Cite as: 528 U. S. 32 (1999)
Stevens, J., dissenting
A different, and more likely, rationale that might explain the restriction is the State's desire to prevent lawyers from soliciting law business from unrepresented defendants.3 This interest is arguably consistent with trying to uphold the ethics of the legal profession. Also at stake here, however, are the important interests of allowing lawyers to engage in protected speech and potentially giving criminal defendants better access to needed professional assistance. See Bates v. State Bar of Ariz., 433 U. S. 350, 376 (1977). Ultimately, this state interest must fail because at its core it relies on discrimination against disfavored speech.4
That the State might simply withhold the information from all persons does not insulate its actions from constitutional scrutiny. For even though government may withhold
3 While there is no direct evidence that the State is acting with intended animus toward respondent and others' speech, see Brief for Petitioner 13, n. 5, we have expressly rejected the argument that "discriminatory . . . treatment is suspect under the First Amendment only when the legislature intends to suppress certain ideas," Simon & Schuster, Inc. v. Members of N. Y. State Crime Victims Bd., 502 U. S. 105, 117 (1991).

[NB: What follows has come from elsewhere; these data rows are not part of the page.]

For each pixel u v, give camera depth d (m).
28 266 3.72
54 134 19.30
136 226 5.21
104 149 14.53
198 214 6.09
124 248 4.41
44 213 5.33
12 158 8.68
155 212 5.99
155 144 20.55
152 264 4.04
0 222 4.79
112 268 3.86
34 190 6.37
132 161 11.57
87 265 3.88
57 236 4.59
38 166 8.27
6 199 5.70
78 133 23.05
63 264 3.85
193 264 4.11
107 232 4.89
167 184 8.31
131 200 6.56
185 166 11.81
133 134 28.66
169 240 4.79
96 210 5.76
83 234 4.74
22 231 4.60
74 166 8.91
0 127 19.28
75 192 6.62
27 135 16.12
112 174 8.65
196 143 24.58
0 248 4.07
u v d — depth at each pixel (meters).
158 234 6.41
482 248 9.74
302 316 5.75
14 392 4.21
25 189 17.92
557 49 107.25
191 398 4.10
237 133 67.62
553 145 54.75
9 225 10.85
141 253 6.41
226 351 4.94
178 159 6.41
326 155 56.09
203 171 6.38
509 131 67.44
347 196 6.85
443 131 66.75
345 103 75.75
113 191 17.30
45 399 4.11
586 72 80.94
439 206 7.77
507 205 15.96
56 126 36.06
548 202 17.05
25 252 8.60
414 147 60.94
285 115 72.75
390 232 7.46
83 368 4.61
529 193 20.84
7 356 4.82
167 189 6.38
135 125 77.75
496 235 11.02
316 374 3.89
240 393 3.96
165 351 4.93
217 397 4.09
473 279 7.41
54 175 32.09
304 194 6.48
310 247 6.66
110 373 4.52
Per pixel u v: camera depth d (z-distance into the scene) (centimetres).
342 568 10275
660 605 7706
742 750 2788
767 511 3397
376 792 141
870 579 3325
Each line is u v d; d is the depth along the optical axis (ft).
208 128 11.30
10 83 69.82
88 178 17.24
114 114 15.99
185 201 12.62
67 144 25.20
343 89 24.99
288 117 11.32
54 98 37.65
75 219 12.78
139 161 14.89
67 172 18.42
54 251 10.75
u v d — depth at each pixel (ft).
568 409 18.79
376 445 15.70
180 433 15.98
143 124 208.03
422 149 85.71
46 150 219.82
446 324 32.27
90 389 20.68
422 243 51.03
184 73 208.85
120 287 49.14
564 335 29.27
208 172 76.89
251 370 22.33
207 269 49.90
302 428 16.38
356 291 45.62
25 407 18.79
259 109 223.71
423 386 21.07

4 Our cases have repeatedly frowned on regulations that discriminate based on the content of the speech or the identity of the speaker. See, e. g., Greater New Orleans Broadcasting Assn., Inc. v. United States, 527 U. S. 173, 190 (1999) (Government cannot restrict advertising for private casinos while allowing the advertising for tribal casinos); Simon & Schuster, Inc., 502 U. S., at 116 (government cannot "singl[e] out income derived from expressive activity for a burden the State places on no other income"); Arkansas Writers' Project, Inc. v. Ragland, 481 U. S. 221, 229 (1987) (a tax that applies to some magazines but not to others "is particularly repugnant to First Amendment principles: a magazine's tax status depends entirely on its content" (emphasis deleted)); Regan v. Time, Inc., 468 U. S. 641, 648-649 (1984) ("Regulations which permit the Government to discriminate on the basis of the content of the message cannot be tolerated under the First Amendment"); Minneapolis Star & Tribune Co. v. Minnesota Comm'r of Revenue, 460 U. S. 575, 582 (1983) (a tax that "single[s] out the press for special treatment" is unconstitutional); Police Dept. of Chicago v. Mosley, 408 U. S. 92, 96 (1972) ("[W]e have frequently condemned . . . discrimination among different users of the same medium for expression").